What are diminishing returns?
The law of diminishing returns states that in a productive process, adding in more of a single factor of production results in decreasing per unit returns. In other words, increasing one factor of production several times results in a smaller increase in production each time. As total input increases following an increase in just one factor of production, the total output as a proportion of the total inputs decreases. Essentially, output responds poorly to increasing one particular input.
A classic example of diminishing returns is increasing labour inputs on a factory floor that is already full of people; having enough staff is important to keep the factory running smoothly, but at some point, increasing the number of workers is likely to result in smaller and smaller increases in production. As staff numbers increase, staff are likely to get in each other’s way or (particularly where staff take on specialised roles) have to wait to carry out their allocated task.
Diminishing returns is also an important concept in brewery inventory management. For a business that is closely managing grain to glass yield, it is important to optimise factor inputs, taking into account, of course, the need to vary ingredient mixes to achieve innovative flavours. Beyond a certain point, adding more grain to the mash tun is unlikely to improve the wort.
The law of diminishing returns does not prove that adding more of a factor will decrease production. This situation (known as negative returns) can be surprisingly common, particularly in a situation where adding one factor input beyond a certain point can slow production down or reduce yield.
How do diminishing returns affect product costs?

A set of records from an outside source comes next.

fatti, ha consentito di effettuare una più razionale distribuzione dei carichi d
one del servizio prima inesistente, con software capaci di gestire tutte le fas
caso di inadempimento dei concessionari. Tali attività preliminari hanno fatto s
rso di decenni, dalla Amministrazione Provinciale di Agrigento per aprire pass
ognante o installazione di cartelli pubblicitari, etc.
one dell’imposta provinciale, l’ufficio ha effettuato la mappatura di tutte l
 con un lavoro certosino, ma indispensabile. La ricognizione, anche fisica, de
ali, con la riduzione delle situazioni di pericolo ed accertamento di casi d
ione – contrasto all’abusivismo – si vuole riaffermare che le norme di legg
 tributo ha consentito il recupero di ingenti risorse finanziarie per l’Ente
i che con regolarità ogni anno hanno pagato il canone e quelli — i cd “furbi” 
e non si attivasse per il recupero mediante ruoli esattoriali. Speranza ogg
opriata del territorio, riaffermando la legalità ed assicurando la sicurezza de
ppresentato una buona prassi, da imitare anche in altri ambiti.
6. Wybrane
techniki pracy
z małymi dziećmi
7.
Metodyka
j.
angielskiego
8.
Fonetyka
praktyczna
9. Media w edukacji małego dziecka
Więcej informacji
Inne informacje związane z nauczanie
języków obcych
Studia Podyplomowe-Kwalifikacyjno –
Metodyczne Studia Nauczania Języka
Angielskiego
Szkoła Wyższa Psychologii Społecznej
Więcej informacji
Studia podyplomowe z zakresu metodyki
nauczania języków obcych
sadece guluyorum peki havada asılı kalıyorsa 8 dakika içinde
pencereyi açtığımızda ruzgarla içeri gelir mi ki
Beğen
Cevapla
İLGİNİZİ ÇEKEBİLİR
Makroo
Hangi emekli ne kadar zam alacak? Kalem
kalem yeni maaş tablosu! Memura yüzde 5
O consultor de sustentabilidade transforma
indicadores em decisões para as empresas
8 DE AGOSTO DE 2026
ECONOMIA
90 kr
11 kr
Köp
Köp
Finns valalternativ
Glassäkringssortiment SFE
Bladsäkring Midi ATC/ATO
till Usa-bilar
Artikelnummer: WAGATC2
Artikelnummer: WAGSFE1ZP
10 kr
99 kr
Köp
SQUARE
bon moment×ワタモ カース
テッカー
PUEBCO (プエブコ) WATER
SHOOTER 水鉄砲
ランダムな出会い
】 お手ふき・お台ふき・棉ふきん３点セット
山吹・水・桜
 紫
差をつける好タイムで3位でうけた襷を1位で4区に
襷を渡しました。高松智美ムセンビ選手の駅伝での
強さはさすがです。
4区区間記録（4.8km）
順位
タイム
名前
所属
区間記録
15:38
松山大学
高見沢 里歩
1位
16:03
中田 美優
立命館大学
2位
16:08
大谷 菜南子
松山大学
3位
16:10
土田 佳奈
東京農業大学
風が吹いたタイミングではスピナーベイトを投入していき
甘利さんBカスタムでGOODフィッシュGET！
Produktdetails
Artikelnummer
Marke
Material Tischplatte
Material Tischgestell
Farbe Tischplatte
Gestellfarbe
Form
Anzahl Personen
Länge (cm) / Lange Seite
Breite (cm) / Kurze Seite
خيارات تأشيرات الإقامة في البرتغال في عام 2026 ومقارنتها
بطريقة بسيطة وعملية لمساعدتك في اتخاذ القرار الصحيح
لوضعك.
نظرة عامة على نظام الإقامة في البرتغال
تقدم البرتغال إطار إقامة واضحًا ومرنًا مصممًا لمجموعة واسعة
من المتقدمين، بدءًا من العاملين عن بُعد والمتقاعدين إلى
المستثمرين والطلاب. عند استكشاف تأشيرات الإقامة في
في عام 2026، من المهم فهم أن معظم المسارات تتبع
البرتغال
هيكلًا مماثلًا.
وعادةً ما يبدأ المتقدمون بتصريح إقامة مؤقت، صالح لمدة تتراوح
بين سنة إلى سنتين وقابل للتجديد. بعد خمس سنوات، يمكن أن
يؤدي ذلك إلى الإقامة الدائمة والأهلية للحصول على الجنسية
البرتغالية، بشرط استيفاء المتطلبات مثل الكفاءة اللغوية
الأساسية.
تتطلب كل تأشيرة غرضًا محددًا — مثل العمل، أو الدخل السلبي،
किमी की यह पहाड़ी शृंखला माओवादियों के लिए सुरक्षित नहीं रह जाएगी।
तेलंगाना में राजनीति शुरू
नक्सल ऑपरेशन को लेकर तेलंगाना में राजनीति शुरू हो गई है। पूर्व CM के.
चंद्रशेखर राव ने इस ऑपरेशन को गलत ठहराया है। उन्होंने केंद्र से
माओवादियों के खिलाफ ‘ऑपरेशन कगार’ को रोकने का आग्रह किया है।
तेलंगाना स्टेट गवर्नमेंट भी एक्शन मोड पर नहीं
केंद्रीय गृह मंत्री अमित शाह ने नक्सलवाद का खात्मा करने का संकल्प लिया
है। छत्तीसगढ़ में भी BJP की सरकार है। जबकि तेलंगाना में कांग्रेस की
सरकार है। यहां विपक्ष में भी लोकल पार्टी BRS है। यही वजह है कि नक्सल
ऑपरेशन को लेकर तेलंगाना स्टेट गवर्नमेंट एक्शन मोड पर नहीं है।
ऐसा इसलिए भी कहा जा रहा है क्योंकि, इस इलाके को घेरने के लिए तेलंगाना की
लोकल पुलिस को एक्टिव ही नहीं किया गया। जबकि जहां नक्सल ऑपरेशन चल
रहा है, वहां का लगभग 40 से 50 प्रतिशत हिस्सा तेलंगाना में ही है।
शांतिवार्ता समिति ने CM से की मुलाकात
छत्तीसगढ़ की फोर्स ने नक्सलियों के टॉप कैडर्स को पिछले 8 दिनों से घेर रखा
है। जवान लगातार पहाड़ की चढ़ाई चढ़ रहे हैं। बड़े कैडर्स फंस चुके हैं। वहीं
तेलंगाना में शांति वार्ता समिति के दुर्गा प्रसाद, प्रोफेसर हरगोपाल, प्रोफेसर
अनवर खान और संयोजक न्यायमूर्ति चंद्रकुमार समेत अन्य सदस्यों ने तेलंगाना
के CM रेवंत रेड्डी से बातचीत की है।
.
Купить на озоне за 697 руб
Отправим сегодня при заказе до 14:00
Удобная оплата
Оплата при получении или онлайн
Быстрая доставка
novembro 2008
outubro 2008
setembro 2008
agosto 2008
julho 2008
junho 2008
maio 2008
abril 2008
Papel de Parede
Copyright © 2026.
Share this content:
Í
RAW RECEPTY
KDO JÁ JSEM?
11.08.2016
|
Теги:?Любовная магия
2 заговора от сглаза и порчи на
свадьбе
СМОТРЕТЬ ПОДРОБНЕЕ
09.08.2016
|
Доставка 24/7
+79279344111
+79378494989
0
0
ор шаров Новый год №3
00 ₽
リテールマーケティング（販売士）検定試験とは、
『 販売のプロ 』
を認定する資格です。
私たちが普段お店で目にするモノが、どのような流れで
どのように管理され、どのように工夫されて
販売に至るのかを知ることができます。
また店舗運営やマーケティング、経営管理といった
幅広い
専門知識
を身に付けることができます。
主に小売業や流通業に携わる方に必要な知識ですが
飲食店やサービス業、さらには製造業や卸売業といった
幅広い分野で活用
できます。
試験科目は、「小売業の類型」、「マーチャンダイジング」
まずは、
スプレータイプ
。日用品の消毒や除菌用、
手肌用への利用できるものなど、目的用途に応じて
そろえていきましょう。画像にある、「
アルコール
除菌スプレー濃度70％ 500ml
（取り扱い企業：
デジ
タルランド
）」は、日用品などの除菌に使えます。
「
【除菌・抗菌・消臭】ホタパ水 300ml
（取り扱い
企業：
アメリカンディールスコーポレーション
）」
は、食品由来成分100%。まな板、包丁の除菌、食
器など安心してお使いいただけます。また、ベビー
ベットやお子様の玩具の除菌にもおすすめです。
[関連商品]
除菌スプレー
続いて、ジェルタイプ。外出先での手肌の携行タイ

The price that your business charges will usually reflect your average total cost of production and, perhaps more relevantly, the average cost of goods actually sold. Average total cost is the total production cost spread across the total number of units produced. Increasing one or several factors of production even where returns are diminishing will increase your average total cost which, in turn, is likely to increase the cost of goods sold. To compensate for this increase in cost, you may need to increase price levels, noting, of course, that this is likely to reduce sales volumes.
Increasing inputs is not necessarily a bad thing particularly where all inputs (plant and machinery, labour and raw materials) are being increased together to increase total production. The key point of diminishing returns is simply, at the margins, increasing one input will only have a modest impact on production and is not a substitute for increasing other inputs or solving other problems in your business.